Com Da 5 Bloods - Irmãos de Armas, primeira longa-metragem para a Netflix, o cineasta leva quatro veteranos de guerra afro-americanos de volta ao Vietname para libertar fantasmas e continuar a pôr o dedo na ferida do racismo nos Estados Unidos.

Dizer que a estreia de um filme de Spike Lee é oportuna numa altura em que a América está a ferro e fogo depois da morte do cidadão afro-americano George Floyd às mãos da polícia, de tão óbvio, é quase um abençoado lugar-comum. Com ou sem pandemia e manifestações, quando é que o cinema do realizador de Não Dês Bronca não foi oportuno? Basta lembrar a cena desse mesmo filme em que dois polícias asfixiam com um bastão um homem negro, perante o desespero de quem assiste. É esta a permanente atualidade das suas imagens. Não Dês Bronca - na expressão do título original, Do the Right Thing - apanha o cenário do verão 1988 num bairro de Brooklyn. Vale a pena perguntar: o que é que mudou de lá para cá?
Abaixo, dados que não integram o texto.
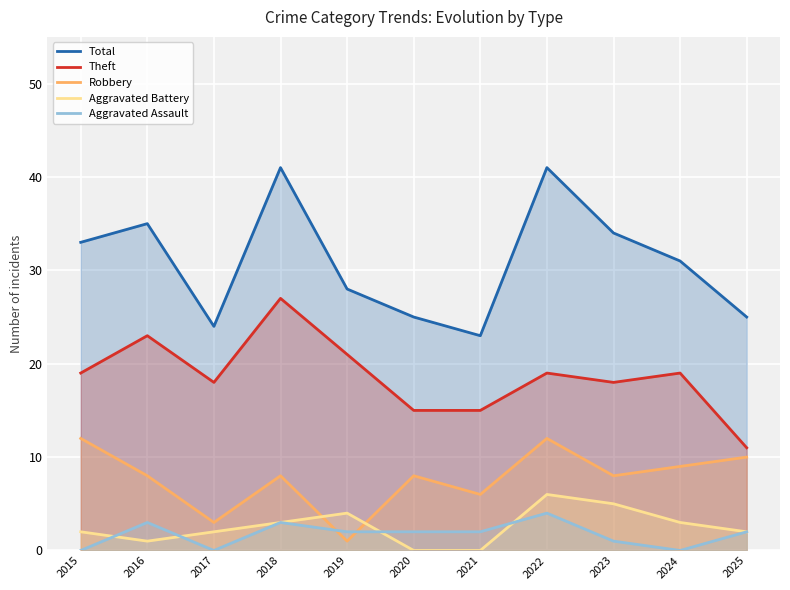

Which category has the highest value in the Robbery series?

2015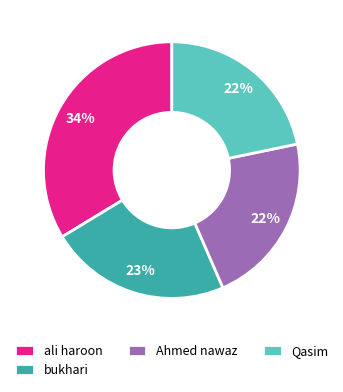

What percentage is the Ahmed nawaz slice, to the nearest percent?

22%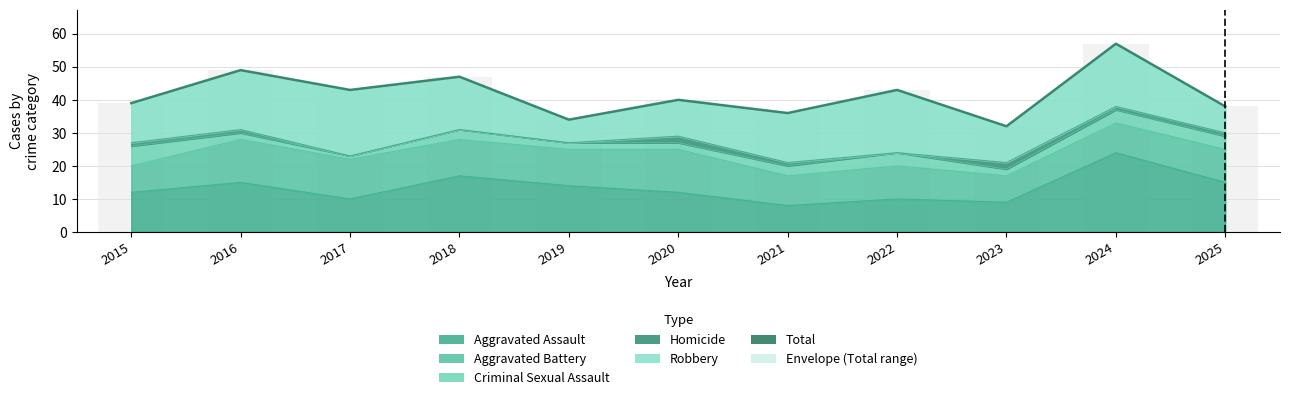

What is the value of the 6th bar from the left?

40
O novo Da 5 Bloods - Irmãos de Armas, disponível a partir desta sexta-feira na Netflix, é um excelente título sucessor de BlacKkKlansman (2018), esse que contava a história verídica de um detetive negro infiltrado na organização racista Ku Klux Klan, aproveitando aqui o realizador para introduzir registos do então recente episódio violento de Charlottesville. Agora é a vez de os veteranos afro-americanos da Guerra do Vietname serem honrados, não na grande tela, dada a conjuntura pandémica, mas ainda assim pelo cinema. No sentido da jornada, Da 5 Bloods é uma espécie de Apocalypse Now versão negra, com um nível de delírio mais moderado e menos sangue. Aliás, torna-se evidente tal afinidade (e referência cinéfila inevitável) quando o cineasta usa a Cavalgada das Valquírias, de Wagner, para citar uma das mais famosas sequências da obra-prima de Coppola, enquanto os seus homens negros sobem o rio no regresso ao lugar que lhes deixou golpes na alma... e mais qualquer coisa.